Early yesterday evening I had just begun mowing the front lawn when I stopped to visit with a neighbor. When I resumed a few minutes later, the lawnmower started as usual but then quickly died. I tried again but the result was the same. The electric lawnmower is my pride and joy (see The Zen of mowing…) and it had never given me serious trouble before now so I was stumped. But not really. Deep down I knew the event that had put things in motion. A couple of weeks earlier, I had mowed the grass when it was exceptionally tall and wet. The mower had kept stalling out but I had persisted. I had finished my task but the machine hadn’t felt right since then.
I knew what I had to do. It was time to flip the mower over onto its side so that I could inspect what was going on underneath. My hypothesis was that there would be an accumulation of grass clippings lodged there which were preventing the blade from spinning efficiently and thus causing the mower to overheat. What I found was much worse – a beyond astonishing amount of muck. (I’m not sure I even knew what muck was until I saw this substance!) I was chagrined…clearly I had not been maintaining the mower the way I was meant to. The truth was that I had never, not once in two years, turned the mower over before yesterday – no inspections, no routine cleanings. I had deliberately turned a blind eye towards what I couldn’t see. As long as it kept running, I kept my eyes straight ahead and kept pushing.

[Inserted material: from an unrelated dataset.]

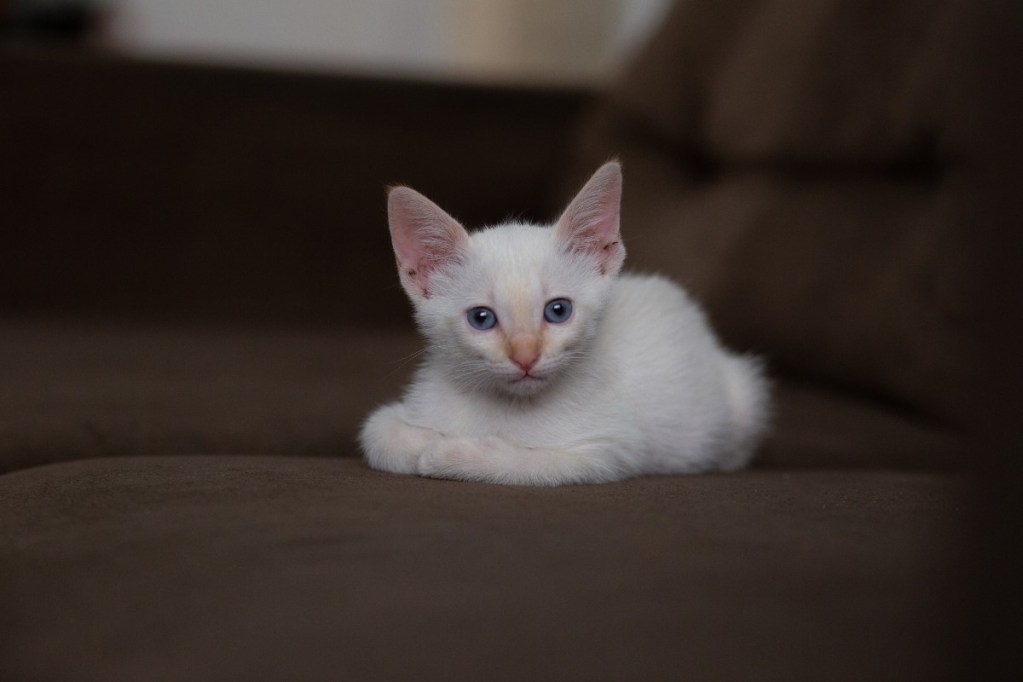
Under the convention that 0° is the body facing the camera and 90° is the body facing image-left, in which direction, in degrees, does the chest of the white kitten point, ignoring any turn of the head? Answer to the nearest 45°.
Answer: approximately 45°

Which got me thinking. Have I been doing the same thing with my body? Are there ways that I’m currently not taking care of myself to the best of my ability? Am I eating too much of the wrong foods and not enough of the right foods? Are there supplements that I should be taking? Should I be fasting? Should I be seeing an acupuncturist regularly? The similarity between the lawnmower and myself seemed painfully obvious. Because suddenly, I find I have a laundry-list of ailments – a torn rotator cuff, out-of-the-blue hip issues, and a painful big toe; also a noticeable decline in flexibility and energy level; in general, out of sorts and not quite right.
Yesterday at the beginning of yoga class, the instructor asked us to silently set an intention for that day’s practice. I chose “acceptance” because during previous classes I’d spent the entire time being pissed off at the postures I couldn’t hold and at the various body parts which were hurting. It was my first tentative step towards moving beyond anger and denial.
Although acceptance is important, I now have a sense of urgency about pursuing this new line of thinking. Are there preventable and reversible things going on inside me right now about which I’m unaware….things that are acting like muck and slowing me down? Things which will ultimately reach a critical mass and cause a major malfunction? And, if so, how should I begin the demucking process?
The story of my lawnmower has a happy ending. I did get rid of the muck (well, most of it). When I tentatively tried restarting the mower, much to my surprise and delight, it started right up and felt better to operate than it had in a long while.